Now, researchers have had a chance to take stock of the damage, and found that in many places, the shoreline eroded far past the normal beating taken during winter storms.

In a study published Tuesday in Nature Communications, researchers found that the shorelines eroded 76 percent more than normal, a dramatic increase.

“Typically, we have larger waves in the winter and you lose about 20 meters of beach, then in the calmer summer and fall, the beach builds back up,” Patrick Barnard says. Barnard is a coastal geologist with the United States Geological Survey (USGS) and the lead author of the Nature Communications study.

He found that last winter, some beaches lost as much as 35 meters (114 feet) of sand. Long-buried bedrock and pilings from old piers reappeared as sand was swept away, exposing cliffs like the ones in Pacifica to the full fury of the waves.

Along with high sea surface temperatures and other climatic factors, those waves made the El Nino event of 2015-2016 one of the largest in recent history, ranking with El Niño heavyweights of 1982-1983 and 1997-1996. In the paper, Barnard and colleagues show that this was one of the strongest events in the past 145 years.

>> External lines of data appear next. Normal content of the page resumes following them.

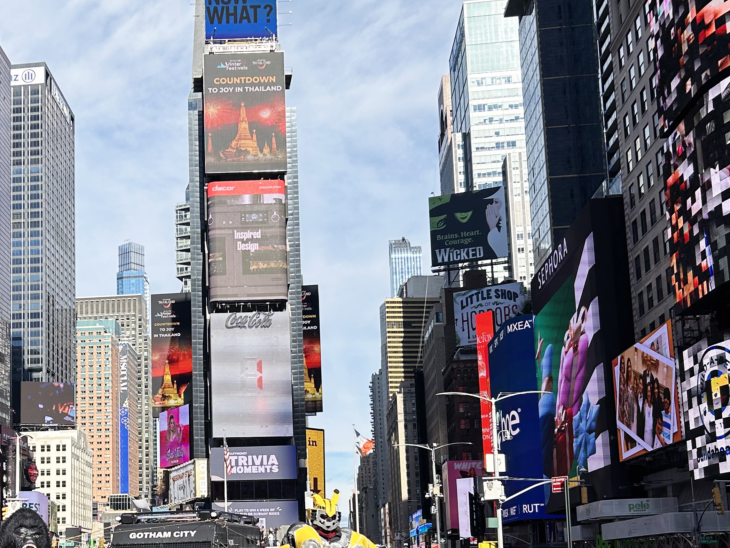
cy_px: 400
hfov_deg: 37.1
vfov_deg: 28.7
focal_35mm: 50
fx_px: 1054
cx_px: 170
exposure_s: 1/3165
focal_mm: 5.7
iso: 50
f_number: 1.5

Gary Griggs (no relation to the author), is another coastal geologist who studies the erosion along the coast, and wasn’t involved with the current study. Griggs is more hesitant to compare the events of 2015-2016 with events so far back in the past. Wave strength data has only been collected for about 40 years, and while early settlers in California might have enjoyed the beach, they weren’t mapping it seasonally. “We don’t have 100 years of beach profiles,” Griggs says. But, the unavailability of longer data sets notwithstanding, “I think they’ve done everything they can with the data available.” Griggs says, agreeing that this was a very large and powerful event that affected the entire West Coast.

Both Barnard and Griggs worry that the future of the beaches could be grim.

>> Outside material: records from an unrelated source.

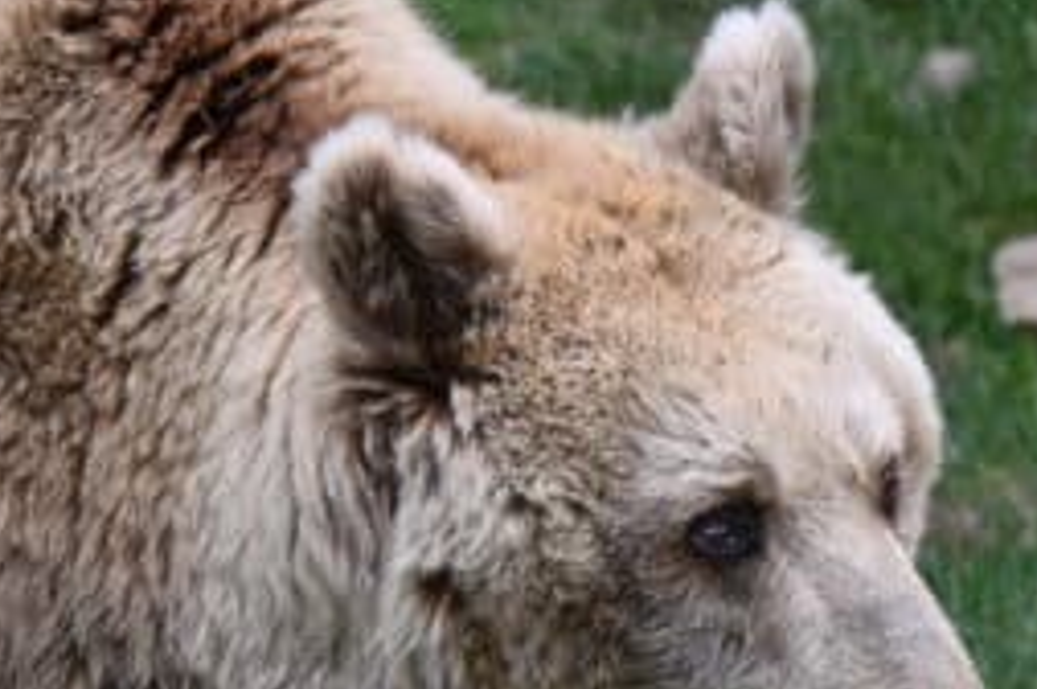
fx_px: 32796
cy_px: 890
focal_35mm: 1140
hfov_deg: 1.8
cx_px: 66
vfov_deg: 1.2
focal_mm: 250
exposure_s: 1/500
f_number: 6.3
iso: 1000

“During the last very large El Niño in 1997-1998 the beaches took a decade to recover,” Barnard says.

After last winter, the beaches only bounced back by about 60 percent in the summer, as calmer seas pushed some of the sand that had been excavated back towards shore. Beaches also get a helping hand from the land.

Sediment and sand to replenish the beaches is washed out to sea by rivers, and California’s unusually wet winter this year is helping in that regard. Griggs says that flooding just a few weeks ago in some areas was powerful enough to sweep cars down onto a beach. Anything that carries SUV’s can also carry sand.

But recovery is a slow process. While strong storms sweep sediment towards the beach from the land, they can also bring powerful waves that eat away the coast even more. While runoff from recent storms could be a boon to the beaches, the shorelines remain vulnerable, and could get more vulnerable in the future.

“The science is settled,” Barnard says emphatically. “The climate is changing, and it’s changing more rapidly. Sea levels are rising they’re rising more rapidly.”

“The big question for us is what’s going to happen when we have an El Niño event like this and a meter of sea level rise.”

Even without a strong El Niño event like last year’s, a meter of sea level rise could have a significant impact on coastline and people that live on the coasts around the world.

“There are about 150 million people living within 3 feet of high tide,” Griggs says, adding that eight of the 10 largest cities in the country are located along coasts. While natural systems like mangroves or seagrasses might eventually respond to sea level rise, “You can’t move cites very easily,” Griggs says.

“In some sense this is an indication of what’s to come,” Barnard says. “With sea level rise it wouldn’t take as much of an El Niño event to have this kind of impact.”